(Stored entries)
[Start of section]
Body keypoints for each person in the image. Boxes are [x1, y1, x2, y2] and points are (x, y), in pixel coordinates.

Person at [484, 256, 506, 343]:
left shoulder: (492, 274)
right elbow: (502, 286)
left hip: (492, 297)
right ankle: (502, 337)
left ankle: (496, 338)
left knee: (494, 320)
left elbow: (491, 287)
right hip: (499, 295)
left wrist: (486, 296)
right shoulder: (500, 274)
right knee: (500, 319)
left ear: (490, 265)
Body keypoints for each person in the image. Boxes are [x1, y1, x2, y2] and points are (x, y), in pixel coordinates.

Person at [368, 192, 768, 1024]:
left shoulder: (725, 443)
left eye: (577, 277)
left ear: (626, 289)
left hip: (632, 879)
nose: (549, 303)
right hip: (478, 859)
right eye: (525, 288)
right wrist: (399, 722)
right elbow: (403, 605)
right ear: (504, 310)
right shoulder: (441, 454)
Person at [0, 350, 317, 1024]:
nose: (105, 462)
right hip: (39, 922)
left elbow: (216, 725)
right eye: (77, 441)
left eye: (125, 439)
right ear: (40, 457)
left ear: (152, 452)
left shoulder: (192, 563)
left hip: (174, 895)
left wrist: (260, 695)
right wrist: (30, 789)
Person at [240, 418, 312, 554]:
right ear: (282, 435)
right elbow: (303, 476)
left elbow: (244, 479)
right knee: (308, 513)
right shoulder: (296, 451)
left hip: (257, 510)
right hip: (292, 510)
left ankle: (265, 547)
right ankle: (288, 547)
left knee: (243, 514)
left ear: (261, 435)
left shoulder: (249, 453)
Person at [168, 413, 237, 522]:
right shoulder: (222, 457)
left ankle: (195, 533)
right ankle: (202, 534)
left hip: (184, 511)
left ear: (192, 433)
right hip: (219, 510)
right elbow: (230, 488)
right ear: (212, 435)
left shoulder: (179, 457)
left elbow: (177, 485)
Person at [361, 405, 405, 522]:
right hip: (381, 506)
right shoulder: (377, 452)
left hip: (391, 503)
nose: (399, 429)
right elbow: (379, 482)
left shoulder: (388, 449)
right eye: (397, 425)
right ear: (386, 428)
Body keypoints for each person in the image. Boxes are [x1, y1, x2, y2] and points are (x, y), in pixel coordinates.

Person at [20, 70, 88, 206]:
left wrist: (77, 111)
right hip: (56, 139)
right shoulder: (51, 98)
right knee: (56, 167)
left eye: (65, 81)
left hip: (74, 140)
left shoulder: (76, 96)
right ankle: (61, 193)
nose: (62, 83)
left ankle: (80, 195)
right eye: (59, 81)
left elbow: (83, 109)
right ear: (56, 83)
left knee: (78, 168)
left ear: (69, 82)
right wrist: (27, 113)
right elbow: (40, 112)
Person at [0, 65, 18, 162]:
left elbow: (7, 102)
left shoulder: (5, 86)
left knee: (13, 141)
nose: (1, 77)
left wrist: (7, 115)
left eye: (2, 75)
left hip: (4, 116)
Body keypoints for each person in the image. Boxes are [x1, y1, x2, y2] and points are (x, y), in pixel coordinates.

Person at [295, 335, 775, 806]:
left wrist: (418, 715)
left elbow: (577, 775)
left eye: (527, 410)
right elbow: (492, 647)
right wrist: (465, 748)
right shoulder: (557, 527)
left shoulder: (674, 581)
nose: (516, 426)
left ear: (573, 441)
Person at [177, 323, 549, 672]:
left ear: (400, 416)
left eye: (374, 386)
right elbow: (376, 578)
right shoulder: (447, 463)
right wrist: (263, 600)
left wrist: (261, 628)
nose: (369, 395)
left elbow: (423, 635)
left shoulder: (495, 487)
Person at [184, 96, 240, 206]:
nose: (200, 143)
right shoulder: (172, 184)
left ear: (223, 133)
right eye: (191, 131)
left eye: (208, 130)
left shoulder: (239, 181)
[End of section]
[Start of section]
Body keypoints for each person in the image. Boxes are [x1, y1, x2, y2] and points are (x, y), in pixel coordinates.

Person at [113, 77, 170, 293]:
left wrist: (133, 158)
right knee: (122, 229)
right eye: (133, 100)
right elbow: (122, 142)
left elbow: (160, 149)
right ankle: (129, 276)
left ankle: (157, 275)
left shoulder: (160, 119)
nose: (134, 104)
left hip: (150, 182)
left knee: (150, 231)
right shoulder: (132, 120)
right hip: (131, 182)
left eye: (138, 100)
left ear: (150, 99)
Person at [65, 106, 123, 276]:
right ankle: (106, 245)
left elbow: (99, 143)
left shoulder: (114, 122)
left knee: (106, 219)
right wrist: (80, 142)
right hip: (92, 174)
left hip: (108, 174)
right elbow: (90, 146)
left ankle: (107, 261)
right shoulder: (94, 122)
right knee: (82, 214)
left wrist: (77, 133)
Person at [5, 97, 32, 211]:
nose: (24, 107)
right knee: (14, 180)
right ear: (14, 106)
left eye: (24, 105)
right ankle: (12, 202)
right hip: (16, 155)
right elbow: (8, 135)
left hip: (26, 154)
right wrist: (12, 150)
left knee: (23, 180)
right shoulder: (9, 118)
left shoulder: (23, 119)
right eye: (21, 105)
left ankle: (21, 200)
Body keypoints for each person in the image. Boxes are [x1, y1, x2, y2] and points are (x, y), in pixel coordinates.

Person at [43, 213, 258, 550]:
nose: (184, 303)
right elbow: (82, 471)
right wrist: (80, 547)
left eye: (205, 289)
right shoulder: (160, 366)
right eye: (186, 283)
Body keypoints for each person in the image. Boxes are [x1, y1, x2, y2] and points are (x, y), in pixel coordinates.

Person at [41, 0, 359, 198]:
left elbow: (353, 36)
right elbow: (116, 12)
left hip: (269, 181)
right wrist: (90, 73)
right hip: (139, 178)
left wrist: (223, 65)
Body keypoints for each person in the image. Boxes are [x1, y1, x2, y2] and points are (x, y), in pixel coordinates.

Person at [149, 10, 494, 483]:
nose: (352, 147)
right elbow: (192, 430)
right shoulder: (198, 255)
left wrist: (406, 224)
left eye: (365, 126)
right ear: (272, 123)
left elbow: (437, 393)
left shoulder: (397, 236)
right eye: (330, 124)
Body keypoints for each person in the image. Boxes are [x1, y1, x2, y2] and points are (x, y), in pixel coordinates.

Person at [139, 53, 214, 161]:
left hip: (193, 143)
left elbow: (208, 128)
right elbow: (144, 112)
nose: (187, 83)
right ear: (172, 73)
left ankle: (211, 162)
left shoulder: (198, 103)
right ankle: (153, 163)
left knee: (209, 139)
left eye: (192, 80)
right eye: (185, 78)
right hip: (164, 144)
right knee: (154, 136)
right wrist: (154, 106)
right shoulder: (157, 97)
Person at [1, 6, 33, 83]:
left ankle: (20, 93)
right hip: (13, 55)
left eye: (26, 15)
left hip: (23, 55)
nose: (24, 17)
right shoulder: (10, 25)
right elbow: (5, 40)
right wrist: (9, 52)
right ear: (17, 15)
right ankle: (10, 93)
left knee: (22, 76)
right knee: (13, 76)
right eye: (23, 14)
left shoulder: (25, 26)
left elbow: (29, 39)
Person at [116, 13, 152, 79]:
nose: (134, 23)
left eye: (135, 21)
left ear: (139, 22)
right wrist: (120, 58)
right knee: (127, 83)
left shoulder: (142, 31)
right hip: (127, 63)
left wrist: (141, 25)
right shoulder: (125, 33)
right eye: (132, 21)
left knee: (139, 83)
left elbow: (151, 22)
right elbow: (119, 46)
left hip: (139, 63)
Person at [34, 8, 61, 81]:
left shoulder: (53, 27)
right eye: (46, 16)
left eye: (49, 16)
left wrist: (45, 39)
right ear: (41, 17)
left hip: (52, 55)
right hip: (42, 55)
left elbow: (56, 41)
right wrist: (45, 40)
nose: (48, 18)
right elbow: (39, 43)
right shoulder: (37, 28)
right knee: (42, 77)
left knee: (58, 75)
[End of section]
Task description: Among the entries above, the line containing "right eye: (397, 425)", the line containing "left shoulder: (5, 86)", and all lines between them are to be restated word for word; nothing else belongs in the reply.

Answer for this exercise:
right eye: (397, 425)
right ear: (386, 428)
Body keypoints for each person in the image. Boxes are [x1, y1, x2, y2] and points are (x, y), in pixel coordinates.

Person at [20, 70, 88, 206]:
left wrist: (77, 111)
right hip: (56, 139)
right shoulder: (51, 98)
right knee: (56, 167)
left eye: (65, 81)
left hip: (74, 140)
left shoulder: (76, 96)
right ankle: (61, 193)
nose: (62, 83)
left ankle: (80, 195)
right eye: (59, 81)
left elbow: (83, 109)
right ear: (56, 83)
left knee: (78, 168)
left ear: (69, 82)
right wrist: (27, 113)
right elbow: (40, 112)
Person at [0, 65, 18, 162]:
left elbow: (7, 102)
left shoulder: (5, 86)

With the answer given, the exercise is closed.